There is no such debate, however, for watershed restoration through road reclamation.  This work, though sometimes socially contentious, is not scientifically questionable.  Scientists agree on the impacts of roads to watershed health, and they agree that mitigating or removing those impacts will protect and restore water quality over the long-term (there are sometimes short-term, small-scale sediment impacts).  Yet Tidwell’s entire 7-page testimony to the appropriations committee, which focuses throughout on watershed health and water quality, includes only two references to road decommissioning – one near the beginning, as part of a laundry list of activities, and one two-sentence token acknowledgement in the concluding paragraph:

“We are using the Travel Management Planning process to guide our efforts in right-sizing the Agency’s road system. The President’s Budget for the USDA Forest Service also contains funding for many other important items, such $50 million for the Legacy Roads program to help improve water quality and stream conditions, and an increase in the recreation budget that will help rural economies while creating opportunities to reconnect people to forest lands.”

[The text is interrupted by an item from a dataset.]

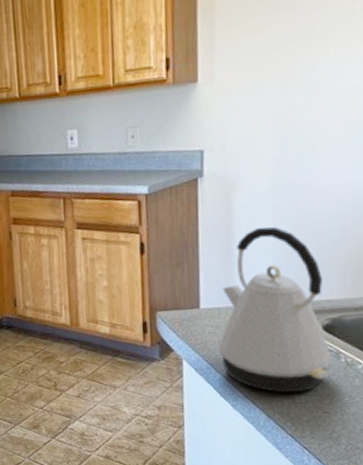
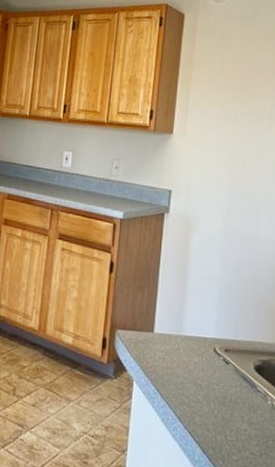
kettle: present [218,227,332,392] -> none [165,265,261,429]

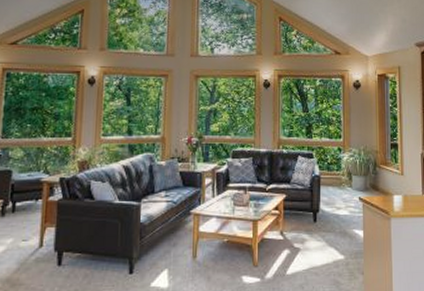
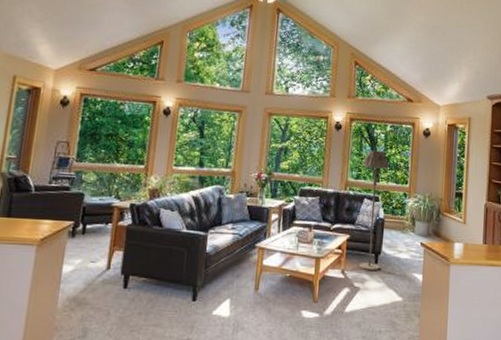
floor lamp: none [294,106,321,230] -> present [358,150,389,271]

First, the agency is NOT using Travel Management Planning to guide their right-sizing efforts.  They have purposely chosen to avoid undertaking the portion of travel planning (also known as subpart A, see The RIPorter v14#2: Forest Service Issues Long Awaited Travel Management Directives) that would require them to identify an ecologically and fiscally sustainable minimum road system.  Second, the President’s budget proposes cutting Legacy Roads funding in half, from the $90 million the agency received in FY10, to only $50 million in FY11.  And that cut is on top of an even larger cut to the general road management budget, which will further reduce road maintenance funding.

The Bottom Line

When we first read about the IRR, we thought that perhaps the agency was finally listening to those who have urged them to seriously invest in restoration as their priority.  They have taken some important restoration steps over the past few years, but those steps continue to lean towards what the agency knows best – timber management – and this new budget reinforces that emphasis.  While both the President’s budget and the Chief’s testimony to Congress promote strong restoration concepts that sound great to the untrained ear, when you dig a little deeper into the reality, it once again seems like the emphasis is business as usual on the ground.